EXERCISE AIM
As you look over the data below, please find each line where the word "mask" appears, then copy it.
----
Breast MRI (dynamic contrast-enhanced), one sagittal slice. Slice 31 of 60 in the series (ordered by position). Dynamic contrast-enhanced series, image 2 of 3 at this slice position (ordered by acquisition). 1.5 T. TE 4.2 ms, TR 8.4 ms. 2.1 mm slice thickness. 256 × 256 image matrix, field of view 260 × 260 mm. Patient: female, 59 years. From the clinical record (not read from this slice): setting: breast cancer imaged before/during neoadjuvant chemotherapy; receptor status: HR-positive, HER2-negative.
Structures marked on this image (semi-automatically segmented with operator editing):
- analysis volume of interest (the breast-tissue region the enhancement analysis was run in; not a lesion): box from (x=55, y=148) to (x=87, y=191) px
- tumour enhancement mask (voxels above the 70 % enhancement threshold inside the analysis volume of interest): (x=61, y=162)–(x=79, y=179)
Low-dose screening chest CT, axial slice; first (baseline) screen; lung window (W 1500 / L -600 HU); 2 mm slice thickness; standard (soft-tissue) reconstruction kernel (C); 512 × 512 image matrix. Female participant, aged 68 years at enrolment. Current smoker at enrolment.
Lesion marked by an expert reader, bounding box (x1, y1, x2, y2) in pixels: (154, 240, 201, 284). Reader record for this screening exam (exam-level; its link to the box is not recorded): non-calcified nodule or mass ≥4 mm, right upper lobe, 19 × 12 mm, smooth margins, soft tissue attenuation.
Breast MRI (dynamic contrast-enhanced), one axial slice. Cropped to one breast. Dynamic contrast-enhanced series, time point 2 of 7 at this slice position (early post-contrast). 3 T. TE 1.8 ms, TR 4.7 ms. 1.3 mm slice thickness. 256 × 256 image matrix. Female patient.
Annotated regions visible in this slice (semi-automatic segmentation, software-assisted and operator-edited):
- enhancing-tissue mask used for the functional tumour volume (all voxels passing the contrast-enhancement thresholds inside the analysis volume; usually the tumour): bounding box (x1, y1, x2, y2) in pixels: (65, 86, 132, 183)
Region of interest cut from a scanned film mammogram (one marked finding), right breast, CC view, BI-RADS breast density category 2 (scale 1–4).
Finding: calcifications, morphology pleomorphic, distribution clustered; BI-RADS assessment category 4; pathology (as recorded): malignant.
----
EXPECTED ANSWER
- tumour enhancement mask (voxels above the 70 % enhancement threshold inside the analysis volume of interest): (x=61, y=162)–(x=79, y=179)
- enhancing-tissue mask used for the functional tumour volume (all voxels passing the contrast-enhancement thresholds inside the analysis volume; usually the tumour): bounding box (x1, y1, x2, y2) in pixels: (65, 86, 132, 183)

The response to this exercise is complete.